You may have heard old sayings about the power of the pen. Today, it’s all about the power of the tweet. Social media has pushed the 2016 campaign beyond door knocking.
Running many politicians’ and businesses’ social media accounts are teams of employees called social media strategists. The field gained a lot of attention after the 2008 Obama campaign, and today they are the ones who send out the Facebook messages, create the campaign graphics on Snapchat and sometimes start Twitter wars. These are the people who are trying to influence what appears in your news feed.
But there’s little concrete evidence that their strategic messages are getting people to the voting booths.
Some say this could be detrimental for Trump’s campaign, as it relies heavily on social media influence. Although he has more than 11 million Twitter followers, he has a seemingly absent ground game. In other words, the campaign has substituted traditional campaign methods, like door knocking and phone banking, with social media.
Nikki Usher, an assistant professor at the George Washington University School of Media and Public Affairs, believes that having a ground game remains crucial.
“Showing up at people’s homes and knocking on their doors is the single most effective way to get somebody to show up to vote,” she said.
In 1998, Yale University professors Alan Gerber and Donald Green found that just one in-person conversation boosted voter turnout by 20 percent. According to the Federal Election Commission, the Clinton campaign has more than 600 staffers, while the Trump campaign totaled less than 100 overall. This means six times the amount of potential face-to-face interactions with the Clinton campaign.
Any proof of the impact of social media engagement, in comparison, is murkier.
“Can you get people energized about a candidate and excited about a candidate and get donations? Social media’s great for that. But whether that actually translates into direct voter action, I’ve got to stress we do not have any evidence of that.”
The reason for this lack of evidence is that there is no way to track what social media strategists call a “return on investment” -- whether or not the message a strategist releases actually influences someone to do what they intended.
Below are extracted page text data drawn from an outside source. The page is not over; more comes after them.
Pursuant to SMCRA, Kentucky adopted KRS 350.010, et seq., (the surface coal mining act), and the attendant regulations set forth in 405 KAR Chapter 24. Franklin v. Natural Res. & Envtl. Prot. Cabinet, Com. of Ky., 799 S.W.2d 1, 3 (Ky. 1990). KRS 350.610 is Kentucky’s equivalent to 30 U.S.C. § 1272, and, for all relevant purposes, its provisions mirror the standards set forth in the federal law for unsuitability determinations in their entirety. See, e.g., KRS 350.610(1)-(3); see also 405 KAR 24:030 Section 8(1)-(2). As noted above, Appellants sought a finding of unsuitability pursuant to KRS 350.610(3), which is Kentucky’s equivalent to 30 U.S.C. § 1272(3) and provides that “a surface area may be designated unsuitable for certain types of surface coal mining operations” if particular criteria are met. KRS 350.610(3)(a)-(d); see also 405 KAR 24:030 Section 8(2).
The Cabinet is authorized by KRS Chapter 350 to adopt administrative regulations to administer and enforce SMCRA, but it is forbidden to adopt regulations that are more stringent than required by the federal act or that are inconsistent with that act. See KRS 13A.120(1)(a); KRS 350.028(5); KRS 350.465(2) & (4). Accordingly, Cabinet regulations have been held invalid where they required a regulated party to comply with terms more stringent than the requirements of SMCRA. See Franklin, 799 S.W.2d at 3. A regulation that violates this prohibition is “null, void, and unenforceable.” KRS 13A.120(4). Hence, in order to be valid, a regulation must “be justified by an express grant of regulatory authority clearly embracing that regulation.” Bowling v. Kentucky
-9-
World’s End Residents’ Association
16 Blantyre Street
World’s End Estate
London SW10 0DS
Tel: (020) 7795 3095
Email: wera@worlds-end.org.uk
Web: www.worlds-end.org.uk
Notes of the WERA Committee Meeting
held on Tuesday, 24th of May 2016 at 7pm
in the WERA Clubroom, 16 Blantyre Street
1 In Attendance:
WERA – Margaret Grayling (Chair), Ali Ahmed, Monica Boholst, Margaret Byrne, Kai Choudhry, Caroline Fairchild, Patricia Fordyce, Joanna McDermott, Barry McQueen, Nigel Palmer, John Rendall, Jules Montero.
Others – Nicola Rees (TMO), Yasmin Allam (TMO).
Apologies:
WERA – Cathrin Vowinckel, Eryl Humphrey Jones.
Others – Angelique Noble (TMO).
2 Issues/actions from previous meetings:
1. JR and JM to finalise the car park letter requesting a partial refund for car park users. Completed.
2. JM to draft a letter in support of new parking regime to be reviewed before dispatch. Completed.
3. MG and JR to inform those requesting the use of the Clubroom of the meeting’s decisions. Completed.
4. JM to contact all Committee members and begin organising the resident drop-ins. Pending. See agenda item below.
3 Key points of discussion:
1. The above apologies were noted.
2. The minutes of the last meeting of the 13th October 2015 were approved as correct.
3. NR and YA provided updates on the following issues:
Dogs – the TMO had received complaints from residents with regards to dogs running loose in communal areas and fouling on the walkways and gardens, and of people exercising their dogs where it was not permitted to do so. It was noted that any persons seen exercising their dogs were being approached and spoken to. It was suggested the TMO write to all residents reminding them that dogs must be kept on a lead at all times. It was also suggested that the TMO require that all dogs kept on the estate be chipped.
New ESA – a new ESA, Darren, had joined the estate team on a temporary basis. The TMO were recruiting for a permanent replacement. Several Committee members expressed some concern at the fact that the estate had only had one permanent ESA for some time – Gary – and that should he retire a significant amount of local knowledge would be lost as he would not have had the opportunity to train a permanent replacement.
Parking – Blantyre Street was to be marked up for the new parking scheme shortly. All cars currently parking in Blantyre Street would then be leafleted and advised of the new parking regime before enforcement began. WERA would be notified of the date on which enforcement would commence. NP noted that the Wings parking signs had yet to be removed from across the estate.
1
Hillary Clinton’s digital operation is made up of more than 100 staffers, according to Mashable. Among other things, this team runs all of the campaign’s social media accounts to engage people with Clinton’ campaign, while trying to overcome the challenge that many people find her unlikeable or untrustworthy.
It is hard to say just how impactful the efforts of either campaigns’ social strategists will go.
Usher said the only way to quantify this return is to “track everybody that is on a social media platform, follow up with them, and then engage in some sort of survey in why they took the action that they did.”
There are other barrier social strategists face. Individual users can personalize their newsfeeds making it difficult for campaign messages to land on the screens of the Americans they’re trying to bring to the polls.
“You are likely to have friends with similar views and follow news outlets that reflect your opinions,” said Alissa Arford, director of online strategy at the Robert H. Smith School of Business at the University of Maryland.
“If you have friends who are very extreme in their views and you don’t agree with them you may even decide to stop following them or hide their posts. If you’ve crafted your social media experience to only see posts you want to see, how effective are the negative posts made by the other candidate?”